Luckily I have been to Osaka a couple of times now so I am fairly confident about getting around. From the aiport in Osaka(Kansai International Airport), I will take the Nankai train line to Shin-Imamiya Station. This will cost about a thousand yen. When you get out of the station turn left and go down the road and you will see heaps of cheap hotels for around 1500-2000 Yen per night. The area is a bit run-down but it has a lot of character and grunge unlike most of Japan which is sparkling clean. I stayed at the Hotel Toyo last time and it was fine. Rooms are about 1500 Yen and you can get a Japanese or western style room. Japanese style is a futon on a tatami mat and I guess Western is a bed. doh! The Hotel Toyo is a couple of blocks down the road right near the Dobutsuenma Subway station, so it is super handy for getting around in Osaka.

When you are at the airport, I will drop my skis off at the Yamato counter and they will get delivered to my hostel in Furano. Yamato Express is a courier service which delivers baggage. They are awesome. Just drop them off and your gear will be at your hotel when you arrive. The service is called Takkyubin and is very efficient. They are open from 9am to 6pm at the airport. If you arrive later, then your hotel will fix up the Takkyubin service for you. Get the hotel to book your ferry while you are at it.

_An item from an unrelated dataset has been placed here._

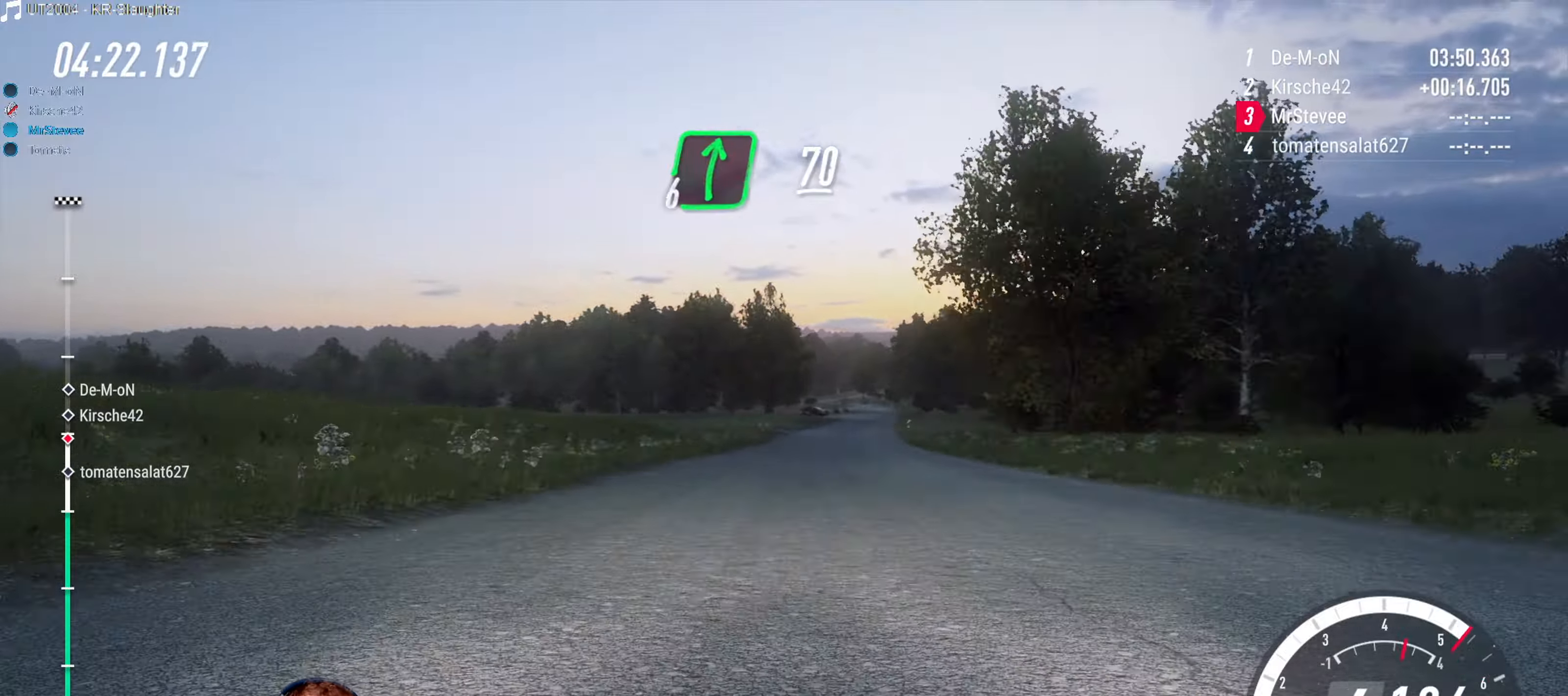
{"buttons": ["R2"], "left_stick": "right", "right_stick": "center", "events": [[117, "left_stick", "center"], [434, "left_stick", "right"]]}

Now to get to Maizuru. I loaded up the Jorudan train finder website and found that there is a train going from Umeda/Osaka station to Kyoto, then I have to change to the Ayabe train to Higashi-Maizuru. That will take me about three hours so I could take it easy as I would have all day. Make sure you go to Higashi-Maizuru station which is the port and not Mishi-Maizuru which is the town. I could also spend a day in Kyoto if I wanted but I am not in the mood this time. The Shin Nihonkai ferry goes from Maizuru to Otaru in Hokkaido. It leaves at midnight each day and arrives in Otaru the next night at around 9pm. You can get a Second Class berth for 11,700 Yen.

So, the next night you will arrive in Otaru at the ferry terminal and you need a place to stay. I will stay at the Otarunai Backpackers. I will probably have to get a taxi there (~550 Yen) but if I did not have skis I could probably walk. As a side note, taxi drivers in Japan are incredibly honest and helpful. They will go out of their way to do their best to get you to where you want to go and will not rip you off. The hostel will cost about 3000Yen per night.

From the Otaru bus terminal I will get a bus to Sapporo. They should leave every half hour or so. Then from Sapporo bus terminal I will get the bus to Furano via the Chuo bus. et voila, I will be there, ready to ski for another season. Bring it on!